Setbacks such as job losses and prolonged illnesses have always taken their toll, of course. But they haven't always packed the economic punch they now do.
Since the 1970s, the odds that a family will see its income chopped in half when hit by this kind of shock have nearly doubled to more than 20%, according to statistics generated by The Times in cooperation with researchers at UC Davis.
"Working families stand a good chance of sustaining big blows to their incomes even from fairly commonplace events," said UC Davis economist Marianne E. Page, who with colleague Ann Huff Stevens helped The Times with its analysis. "The odds of suffering a sizable setback have grown considerably in recent years."
Paradox of Prosperity
Throughout this series, The Times has sought to make sense of an American paradox: why so many people report being less financially secure even as the nation, by many measures, has grown far more prosperous.
The answer, the newspaper has found, lies in the shifting of economic risks from the broad shoulders of business and government to the backs of working families.
Over the last quarter of a century, many safeguards that people once counted on to shield them from financial harm have been weakened or completely lost. These include formal protections such as guaranteed corporate pensions and state and federal unemployment benefits. And they include informal ones, like the loyalty that employers once showed their workers by offering secure jobs with relatively little prospect of long-term layoff. Other cushions that families like the Ryans have relied on, such as the financial stability that comes with a college education, also have eroded.
The result is that families, even well-off ones, operate with little margin for economic error. And they can pay a steep price if anything goes wrong. The price grows exponentially if, as in the Ryans' case, several things go wrong at once.
The Times has tried to gauge the effect of this risk shift over the last 25 years by tracing the rising volatility of family income.
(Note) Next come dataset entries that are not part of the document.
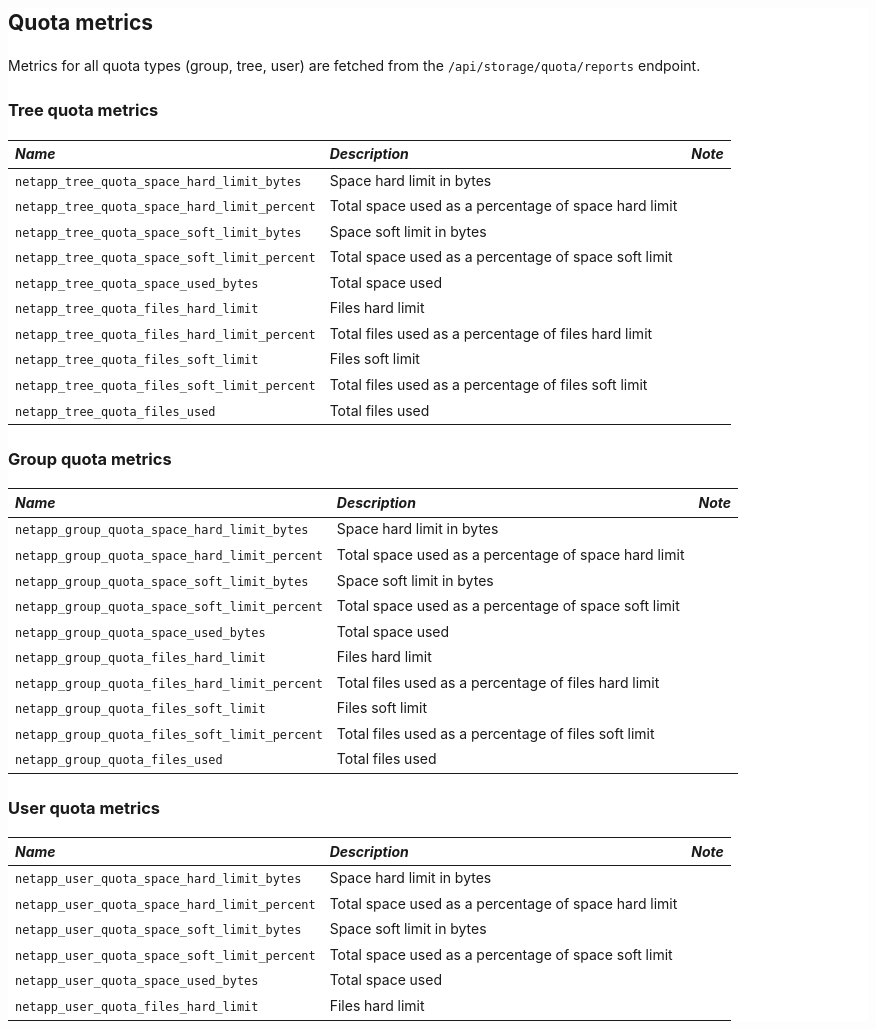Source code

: ## Quota metrics
Metrics for all quota types (group, tree, user) are fetched from the `/api/storage/quota/reports` endpoint.

### Tree quota metrics

| *Name* | *Description* | *Note* |
|:-------|:--------------|:-------|
| `netapp_tree_quota_space_hard_limit_bytes` | Space hard limit in bytes |  |
| `netapp_tree_quota_space_hard_limit_percent` | Total space used as a percentage of space hard limit |  |
| `netapp_tree_quota_space_soft_limit_bytes` | Space soft limit in bytes |  |
| `netapp_tree_quota_space_soft_limit_percent` | Total space used as a percentage of space soft limit |  |
| `netapp_tree_quota_space_used_bytes` | Total space used |  |
| `netapp_tree_quota_files_hard_limit` | Files hard limit |  |
| `netapp_tree_quota_files_hard_limit_percent` | Total files used as a percentage of files hard limit |  |
| `netapp_tree_quota_files_soft_limit` | Files soft limit |  |
| `netapp_tree_quota_files_soft_limit_percent` | Total files used as a percentage of files soft limit |  |
| `netapp_tree_quota_files_used` | Total files used |  |

### Group quota metrics

| *Name* | *Description* | *Note* |
|:-------|:--------------|:-------|
| `netapp_group_quota_space_hard_limit_bytes` | Space hard limit in bytes |  |
| `netapp_group_quota_space_hard_limit_percent` | Total space used as a percentage of space hard limit |  |
| `netapp_group_quota_space_soft_limit_bytes` | Space soft limit in bytes |  |
| `netapp_group_quota_space_soft_limit_percent` | Total space used as a percentage of space soft limit |  |
| `netapp_group_quota_space_used_bytes` | Total space used |  |
| `netapp_group_quota_files_hard_limit` | Files hard limit |  |
| `netapp_group_quota_files_hard_limit_percent` | Total files used as a percentage of files hard limit |  |
| `netapp_group_quota_files_soft_limit` | Files soft limit |  |
| `netapp_group_quota_files_soft_limit_percent` | Total files used as a percentage of files soft limit |  |
| `netapp_group_quota_files_used` | Total files used |  |

### User quota metrics

| *Name* | *Description* | *Note* |
|:-------|:--------------|:-------|
| `netapp_user_quota_space_hard_limit_bytes` | Space hard limit in bytes |  |
| `netapp_user_quota_space_hard_limit_percent` | Total space used as a percentage of space hard limit |  |
| `netapp_user_quota_space_soft_limit_bytes` | Space soft limit in bytes |  |
| `netapp_user_quota_space_soft_limit_percent` | Total space used as a percentage of space soft limit |  |
| `netapp_user_quota_space_used_bytes` | Total space used |  |
| `netapp_user_quota_files_hard_limit` | Files hard limit |  |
During the early '70s, the inflation-adjusted income of most of those in the middle of the economic spectrum — making about $50,000 a year in today's terms — bounced up and down by no more than $6,500 annually. By the beginning of this decade, those fluctuations had climbed to as much as $13,500, the newspaper's figures show. At the same time, the increase in volatility has been far greater for the working poor, while even top earners haven't been immune from ever-larger income swings.